Como quiera que ninguno de los planos detallados de la zona, ni siquiera el de Pérez de Rozas, dibuja con claridad la geometría del parcelario en el interior de la manzana, se hace imposible la reconstrucción exacta de la línea de la muralla. Ni siquiera las fotografías del área posteriores al incendio nos ofrecen pistas seguras: la gran panorámica realizada desde la Catedral en 1946 muestras las traseras aun en pie sin que podamos identificar estructura antigua destacada alguna (Cobo de la Hera, 2016: 211).

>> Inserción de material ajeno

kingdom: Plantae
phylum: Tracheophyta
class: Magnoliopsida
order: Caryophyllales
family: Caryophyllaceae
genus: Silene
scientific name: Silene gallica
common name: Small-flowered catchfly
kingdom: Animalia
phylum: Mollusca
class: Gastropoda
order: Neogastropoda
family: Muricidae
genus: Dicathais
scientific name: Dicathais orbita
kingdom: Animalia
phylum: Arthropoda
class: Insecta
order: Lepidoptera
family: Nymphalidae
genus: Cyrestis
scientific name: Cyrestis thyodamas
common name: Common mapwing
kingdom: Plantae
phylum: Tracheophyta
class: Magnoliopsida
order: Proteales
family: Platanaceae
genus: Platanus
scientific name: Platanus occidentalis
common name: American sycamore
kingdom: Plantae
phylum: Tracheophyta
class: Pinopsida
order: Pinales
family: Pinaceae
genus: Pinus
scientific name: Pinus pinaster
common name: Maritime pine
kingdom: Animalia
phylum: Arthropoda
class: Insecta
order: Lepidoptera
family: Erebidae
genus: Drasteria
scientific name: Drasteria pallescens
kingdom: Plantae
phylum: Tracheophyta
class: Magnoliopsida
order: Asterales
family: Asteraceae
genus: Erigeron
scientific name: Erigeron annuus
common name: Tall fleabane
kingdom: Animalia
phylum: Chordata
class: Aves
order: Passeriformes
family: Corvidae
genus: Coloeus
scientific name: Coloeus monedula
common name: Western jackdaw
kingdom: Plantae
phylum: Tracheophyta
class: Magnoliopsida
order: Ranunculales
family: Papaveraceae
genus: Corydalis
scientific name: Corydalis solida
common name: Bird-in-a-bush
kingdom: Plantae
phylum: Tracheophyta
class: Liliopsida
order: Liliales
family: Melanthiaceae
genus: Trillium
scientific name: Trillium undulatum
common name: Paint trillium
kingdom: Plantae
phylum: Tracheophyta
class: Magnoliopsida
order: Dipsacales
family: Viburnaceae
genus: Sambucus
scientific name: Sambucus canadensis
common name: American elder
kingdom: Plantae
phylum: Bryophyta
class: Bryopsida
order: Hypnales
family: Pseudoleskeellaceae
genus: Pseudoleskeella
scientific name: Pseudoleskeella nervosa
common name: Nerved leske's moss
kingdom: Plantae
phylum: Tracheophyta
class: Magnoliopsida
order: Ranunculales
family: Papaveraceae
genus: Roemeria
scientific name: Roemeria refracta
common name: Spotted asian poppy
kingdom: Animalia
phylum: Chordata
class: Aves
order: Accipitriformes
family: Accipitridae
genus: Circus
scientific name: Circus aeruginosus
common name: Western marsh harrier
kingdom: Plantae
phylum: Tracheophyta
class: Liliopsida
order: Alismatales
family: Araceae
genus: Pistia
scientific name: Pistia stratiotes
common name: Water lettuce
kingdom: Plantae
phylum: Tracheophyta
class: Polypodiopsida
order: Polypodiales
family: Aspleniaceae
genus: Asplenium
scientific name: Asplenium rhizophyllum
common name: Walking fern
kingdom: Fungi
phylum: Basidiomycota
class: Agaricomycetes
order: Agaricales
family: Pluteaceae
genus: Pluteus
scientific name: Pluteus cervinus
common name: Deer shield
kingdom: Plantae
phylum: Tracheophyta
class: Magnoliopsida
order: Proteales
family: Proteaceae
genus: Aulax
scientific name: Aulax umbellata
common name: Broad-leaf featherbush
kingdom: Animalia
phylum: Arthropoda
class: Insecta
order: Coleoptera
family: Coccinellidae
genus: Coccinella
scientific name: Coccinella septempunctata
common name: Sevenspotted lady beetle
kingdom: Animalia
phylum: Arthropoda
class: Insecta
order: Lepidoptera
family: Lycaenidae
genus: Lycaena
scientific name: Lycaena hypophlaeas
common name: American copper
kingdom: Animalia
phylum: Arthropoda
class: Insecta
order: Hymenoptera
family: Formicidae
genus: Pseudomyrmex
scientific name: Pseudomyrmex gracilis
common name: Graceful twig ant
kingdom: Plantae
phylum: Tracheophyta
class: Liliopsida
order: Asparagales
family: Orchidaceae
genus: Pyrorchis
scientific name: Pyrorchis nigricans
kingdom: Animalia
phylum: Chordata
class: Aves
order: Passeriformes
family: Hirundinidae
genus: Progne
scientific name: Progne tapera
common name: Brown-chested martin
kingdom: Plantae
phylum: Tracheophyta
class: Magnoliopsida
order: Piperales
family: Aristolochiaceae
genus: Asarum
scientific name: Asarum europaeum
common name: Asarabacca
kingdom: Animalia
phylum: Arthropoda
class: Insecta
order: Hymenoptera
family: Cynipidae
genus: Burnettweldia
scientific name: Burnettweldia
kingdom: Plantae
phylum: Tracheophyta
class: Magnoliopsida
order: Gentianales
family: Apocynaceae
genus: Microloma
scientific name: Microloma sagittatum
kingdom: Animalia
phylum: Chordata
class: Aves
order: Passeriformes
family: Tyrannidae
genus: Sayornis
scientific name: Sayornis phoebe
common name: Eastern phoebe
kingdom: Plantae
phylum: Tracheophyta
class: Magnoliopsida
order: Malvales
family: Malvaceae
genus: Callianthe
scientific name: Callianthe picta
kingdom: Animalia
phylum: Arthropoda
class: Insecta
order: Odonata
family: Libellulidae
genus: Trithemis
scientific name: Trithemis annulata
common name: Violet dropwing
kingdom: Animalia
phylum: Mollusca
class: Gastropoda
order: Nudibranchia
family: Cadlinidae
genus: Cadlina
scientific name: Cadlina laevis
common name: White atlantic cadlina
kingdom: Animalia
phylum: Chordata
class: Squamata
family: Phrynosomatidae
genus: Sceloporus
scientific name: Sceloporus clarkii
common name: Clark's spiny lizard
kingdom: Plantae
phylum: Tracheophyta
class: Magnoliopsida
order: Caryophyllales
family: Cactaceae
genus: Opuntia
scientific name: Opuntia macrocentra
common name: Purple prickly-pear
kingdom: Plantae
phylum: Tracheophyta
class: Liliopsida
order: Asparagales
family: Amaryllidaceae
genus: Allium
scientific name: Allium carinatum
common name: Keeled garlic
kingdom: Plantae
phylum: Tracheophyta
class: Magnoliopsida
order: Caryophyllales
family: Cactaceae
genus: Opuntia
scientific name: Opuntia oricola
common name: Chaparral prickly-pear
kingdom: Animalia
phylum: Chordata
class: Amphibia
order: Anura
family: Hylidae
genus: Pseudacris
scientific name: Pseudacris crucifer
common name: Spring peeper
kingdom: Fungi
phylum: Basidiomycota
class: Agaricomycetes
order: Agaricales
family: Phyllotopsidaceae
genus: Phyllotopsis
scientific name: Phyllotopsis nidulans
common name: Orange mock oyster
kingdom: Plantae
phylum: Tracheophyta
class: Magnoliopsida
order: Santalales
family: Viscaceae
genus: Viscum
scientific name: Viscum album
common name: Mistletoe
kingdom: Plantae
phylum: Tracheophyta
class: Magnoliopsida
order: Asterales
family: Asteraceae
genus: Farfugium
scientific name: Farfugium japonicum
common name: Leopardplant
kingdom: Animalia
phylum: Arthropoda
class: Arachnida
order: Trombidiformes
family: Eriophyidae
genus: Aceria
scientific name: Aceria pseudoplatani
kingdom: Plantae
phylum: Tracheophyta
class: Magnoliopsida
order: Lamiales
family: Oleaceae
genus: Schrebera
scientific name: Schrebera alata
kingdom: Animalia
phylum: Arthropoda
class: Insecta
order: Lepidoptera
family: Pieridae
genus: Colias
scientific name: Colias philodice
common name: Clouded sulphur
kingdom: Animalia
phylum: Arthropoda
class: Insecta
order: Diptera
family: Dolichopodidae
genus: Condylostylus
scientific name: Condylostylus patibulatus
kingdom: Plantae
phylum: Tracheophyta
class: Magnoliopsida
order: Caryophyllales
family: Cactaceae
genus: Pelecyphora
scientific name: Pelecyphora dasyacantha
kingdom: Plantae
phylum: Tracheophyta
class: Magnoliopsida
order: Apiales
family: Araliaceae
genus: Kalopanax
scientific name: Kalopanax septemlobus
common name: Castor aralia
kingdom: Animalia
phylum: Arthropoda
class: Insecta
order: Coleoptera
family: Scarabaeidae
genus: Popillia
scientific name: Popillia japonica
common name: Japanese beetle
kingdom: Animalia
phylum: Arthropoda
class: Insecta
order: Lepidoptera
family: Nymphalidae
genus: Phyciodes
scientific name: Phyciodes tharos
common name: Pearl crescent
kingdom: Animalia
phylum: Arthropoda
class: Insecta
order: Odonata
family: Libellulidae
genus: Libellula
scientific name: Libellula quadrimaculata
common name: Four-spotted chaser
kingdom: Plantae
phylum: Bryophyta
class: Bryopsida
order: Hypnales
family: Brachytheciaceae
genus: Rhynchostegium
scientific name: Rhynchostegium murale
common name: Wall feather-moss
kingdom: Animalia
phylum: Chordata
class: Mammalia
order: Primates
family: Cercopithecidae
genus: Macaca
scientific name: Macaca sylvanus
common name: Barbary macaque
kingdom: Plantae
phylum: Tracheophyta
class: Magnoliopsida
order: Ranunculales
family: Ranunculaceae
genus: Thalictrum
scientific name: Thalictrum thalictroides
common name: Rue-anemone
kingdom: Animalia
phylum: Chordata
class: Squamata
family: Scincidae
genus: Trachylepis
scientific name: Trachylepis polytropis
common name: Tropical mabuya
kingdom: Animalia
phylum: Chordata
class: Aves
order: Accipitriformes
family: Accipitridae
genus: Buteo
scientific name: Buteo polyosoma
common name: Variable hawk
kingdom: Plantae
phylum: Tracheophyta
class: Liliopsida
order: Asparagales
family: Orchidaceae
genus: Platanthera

Para la situación exacta del trazado de la cerca y de la puerta situada al final de la Rúa Mayor sólo puede servir de ayuda el análisis del parcelario de la manzana situada entre Cuesta del Hospital, Rúa Menor y Rúa Mayor, que no desapareció con el incendio y se ha conservado parcialmente. La división parcelaria interna de la manzana presenta una irregularidad notable, en cuya lectura pueden seguirse dos líneas posibles de identificación del trazado de la cerca: la línea curva que limita posteriormente los edificios con fachada a la calle Cuesta del Hospital, o la línea sensiblemente recta que divide la manzana internamente un poco más hacia el este. Si este trazado se confirma, la excavación de los cimientos del Cine los Ángeles, sin duda dejaría en evidencia la posible existencia de algún tipo de estructura, pero hasta el momento no se dispone de reportaje fotográfico hecho público del transcurso de estas obras31.
7. Conclusiones.
La elaboración de la Planta reconstructiva del centro histórico de la ciudad, se ha realizado con la intención de reflejar la estructura viaria y parcelaria urbana anterior al incendio de 1941, habiendo permitido profundizar en el conocimiento de los procesos de crecimiento de la ciudad de Santander en época medieval y moderna. Cuando las circunstancias históricas han hecho desaparecer la posibilidad de la investigación arqueológica del subsuelo, la herramienta de la lectura crítica del parcelario y los tejidos viarios puede aportar una última posibilidad de profundización en el conocimiento de los episodios históricos de construcción de la forma urbana. Del acercamiento realizado en este artículo han quedado al margen otras interesantes zonas urbanas, como la Rúa Mayor y el entorno inmediato de la Catedral, origen de la ciudad, cuyo análisis específico deberá realizarse a partir de una minuciosa lectura de toda huella física existente, y de recomposición crítica a partir del análisis del material gráfico histórico conservado.